Handily, Craig was between flats this week, so he came back down here to hang out. We made very good use of him getting from half-raftered to fully raftered.
Sarah-May also came for a bit and helped out with roofing, though it was not her favourite thing, working at height. Especially when the building swayed a bit.
The team got all the main rafters up and got a good way towards finishing the dormer as well. Craig had the joy of climbing out onto the dormer ridge, as you can see below if you look closely.
Meanwhile, after the usual delivery fiasco* the quicklime was delivered successfully to the top of the drive.
(* I do always tell them access is awkward, and I always tell them in what way it’s awkward, and what sort of vehicle can get up here, but do they listen? No, they do not.)

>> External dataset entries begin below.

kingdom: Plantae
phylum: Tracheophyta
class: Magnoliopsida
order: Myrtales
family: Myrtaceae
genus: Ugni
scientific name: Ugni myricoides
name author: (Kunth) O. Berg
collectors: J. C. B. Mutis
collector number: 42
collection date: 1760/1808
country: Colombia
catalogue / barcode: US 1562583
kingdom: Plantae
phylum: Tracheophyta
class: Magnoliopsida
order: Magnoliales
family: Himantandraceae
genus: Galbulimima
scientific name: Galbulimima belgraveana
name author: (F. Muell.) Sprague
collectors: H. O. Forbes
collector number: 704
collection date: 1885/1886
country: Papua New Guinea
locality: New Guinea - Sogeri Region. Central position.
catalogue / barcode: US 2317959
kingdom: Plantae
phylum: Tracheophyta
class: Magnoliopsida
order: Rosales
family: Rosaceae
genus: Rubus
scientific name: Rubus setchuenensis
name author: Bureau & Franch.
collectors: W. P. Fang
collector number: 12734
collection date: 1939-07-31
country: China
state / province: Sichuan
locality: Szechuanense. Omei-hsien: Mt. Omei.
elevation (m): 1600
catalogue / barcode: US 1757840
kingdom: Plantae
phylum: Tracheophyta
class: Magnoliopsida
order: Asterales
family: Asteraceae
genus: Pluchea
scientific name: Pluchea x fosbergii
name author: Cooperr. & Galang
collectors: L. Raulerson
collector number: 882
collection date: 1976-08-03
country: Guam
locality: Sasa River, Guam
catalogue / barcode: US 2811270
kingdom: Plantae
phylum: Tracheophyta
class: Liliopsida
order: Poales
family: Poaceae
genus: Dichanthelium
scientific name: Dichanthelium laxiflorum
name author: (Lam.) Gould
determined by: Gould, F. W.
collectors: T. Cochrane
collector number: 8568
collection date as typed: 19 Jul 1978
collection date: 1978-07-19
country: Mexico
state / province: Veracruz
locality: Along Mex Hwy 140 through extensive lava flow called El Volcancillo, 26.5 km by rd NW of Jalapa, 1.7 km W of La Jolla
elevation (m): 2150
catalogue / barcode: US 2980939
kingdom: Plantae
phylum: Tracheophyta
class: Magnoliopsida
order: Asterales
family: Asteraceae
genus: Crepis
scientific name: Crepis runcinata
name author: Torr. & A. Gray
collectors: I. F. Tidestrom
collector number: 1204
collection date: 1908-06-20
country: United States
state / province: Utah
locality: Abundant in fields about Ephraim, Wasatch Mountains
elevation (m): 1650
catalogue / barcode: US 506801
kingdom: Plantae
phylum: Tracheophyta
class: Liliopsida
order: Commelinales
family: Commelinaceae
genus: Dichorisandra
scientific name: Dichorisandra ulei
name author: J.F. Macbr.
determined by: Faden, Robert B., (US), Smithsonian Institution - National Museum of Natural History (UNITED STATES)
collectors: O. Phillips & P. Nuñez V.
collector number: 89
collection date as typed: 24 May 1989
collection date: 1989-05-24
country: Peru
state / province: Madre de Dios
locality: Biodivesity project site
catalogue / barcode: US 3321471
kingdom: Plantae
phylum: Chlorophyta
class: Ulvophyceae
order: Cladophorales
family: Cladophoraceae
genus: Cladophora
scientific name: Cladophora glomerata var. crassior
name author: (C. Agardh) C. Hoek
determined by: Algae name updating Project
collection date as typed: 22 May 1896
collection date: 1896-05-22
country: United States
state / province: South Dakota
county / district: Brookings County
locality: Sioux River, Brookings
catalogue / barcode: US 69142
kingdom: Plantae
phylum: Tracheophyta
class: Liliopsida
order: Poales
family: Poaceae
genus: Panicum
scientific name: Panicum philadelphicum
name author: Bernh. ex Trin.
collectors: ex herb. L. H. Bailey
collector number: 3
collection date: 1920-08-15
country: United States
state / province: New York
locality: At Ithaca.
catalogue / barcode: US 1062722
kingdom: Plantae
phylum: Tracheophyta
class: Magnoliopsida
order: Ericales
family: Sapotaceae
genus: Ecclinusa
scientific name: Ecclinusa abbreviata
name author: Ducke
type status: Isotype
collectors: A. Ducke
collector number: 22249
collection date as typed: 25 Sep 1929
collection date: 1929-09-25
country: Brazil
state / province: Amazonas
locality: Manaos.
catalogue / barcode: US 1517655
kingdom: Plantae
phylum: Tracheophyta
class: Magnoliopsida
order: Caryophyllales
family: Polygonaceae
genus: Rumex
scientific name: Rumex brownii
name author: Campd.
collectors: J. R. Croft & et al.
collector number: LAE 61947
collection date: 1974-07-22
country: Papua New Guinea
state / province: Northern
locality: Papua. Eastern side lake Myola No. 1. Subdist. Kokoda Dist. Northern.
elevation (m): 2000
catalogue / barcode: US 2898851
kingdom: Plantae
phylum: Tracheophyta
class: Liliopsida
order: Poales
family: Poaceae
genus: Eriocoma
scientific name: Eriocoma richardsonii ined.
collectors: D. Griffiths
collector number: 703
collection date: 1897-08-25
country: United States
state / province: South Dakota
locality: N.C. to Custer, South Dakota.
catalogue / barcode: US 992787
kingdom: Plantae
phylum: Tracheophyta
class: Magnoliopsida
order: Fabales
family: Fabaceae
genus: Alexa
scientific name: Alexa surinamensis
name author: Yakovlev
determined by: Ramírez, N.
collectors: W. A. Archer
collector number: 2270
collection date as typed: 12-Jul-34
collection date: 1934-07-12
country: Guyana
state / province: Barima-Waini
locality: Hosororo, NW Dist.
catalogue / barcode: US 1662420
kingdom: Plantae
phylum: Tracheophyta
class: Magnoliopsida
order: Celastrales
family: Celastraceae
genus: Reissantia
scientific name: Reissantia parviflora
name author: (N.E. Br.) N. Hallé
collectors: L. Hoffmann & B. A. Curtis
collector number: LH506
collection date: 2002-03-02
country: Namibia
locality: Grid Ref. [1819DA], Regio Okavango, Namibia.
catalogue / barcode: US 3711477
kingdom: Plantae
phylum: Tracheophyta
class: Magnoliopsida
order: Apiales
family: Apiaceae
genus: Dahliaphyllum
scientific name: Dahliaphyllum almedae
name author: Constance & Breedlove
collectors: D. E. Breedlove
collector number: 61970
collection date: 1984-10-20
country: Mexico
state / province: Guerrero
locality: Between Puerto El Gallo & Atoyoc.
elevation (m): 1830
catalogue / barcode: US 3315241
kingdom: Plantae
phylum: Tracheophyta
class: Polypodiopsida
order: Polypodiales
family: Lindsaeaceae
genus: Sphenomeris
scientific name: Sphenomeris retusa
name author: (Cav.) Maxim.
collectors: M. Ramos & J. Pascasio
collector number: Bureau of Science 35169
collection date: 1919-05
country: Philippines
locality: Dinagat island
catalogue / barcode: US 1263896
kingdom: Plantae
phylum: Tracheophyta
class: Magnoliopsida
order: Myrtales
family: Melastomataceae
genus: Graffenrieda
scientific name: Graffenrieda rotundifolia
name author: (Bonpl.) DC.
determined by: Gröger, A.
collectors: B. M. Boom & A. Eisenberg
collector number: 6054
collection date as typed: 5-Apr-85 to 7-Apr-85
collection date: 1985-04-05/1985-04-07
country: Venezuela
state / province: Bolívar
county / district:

After a few small batches to get the hang of it, we were cruising along. I will video the bits of the process at some point because I wish I’d been able to find a good start to finish tutorial. Nora was very helpful, having done this before, so she could tell us when it was the right sort of consistency. I’d read online several references to yogurt, but it’s always nice to have an experienced opinion to back up one’s judgement about when one’s lime putty does indeed look like yogurt.
We finished up having done 8 of the big buckets (about 50 litre capacity) and 6 of them between 2pm and 4:15 or so, so I reckon we can do 15 in a day. If we ever get a dry day again. At that rate, we’ll need 5 decent rain-free days to get it done, and they’re few and far between here in Todmorden. But at least the first batch is slaking away in its buckets and will be ready to mix into render around the middle of May.
And finally, sunset as seen from the top floor of my house through the rafters.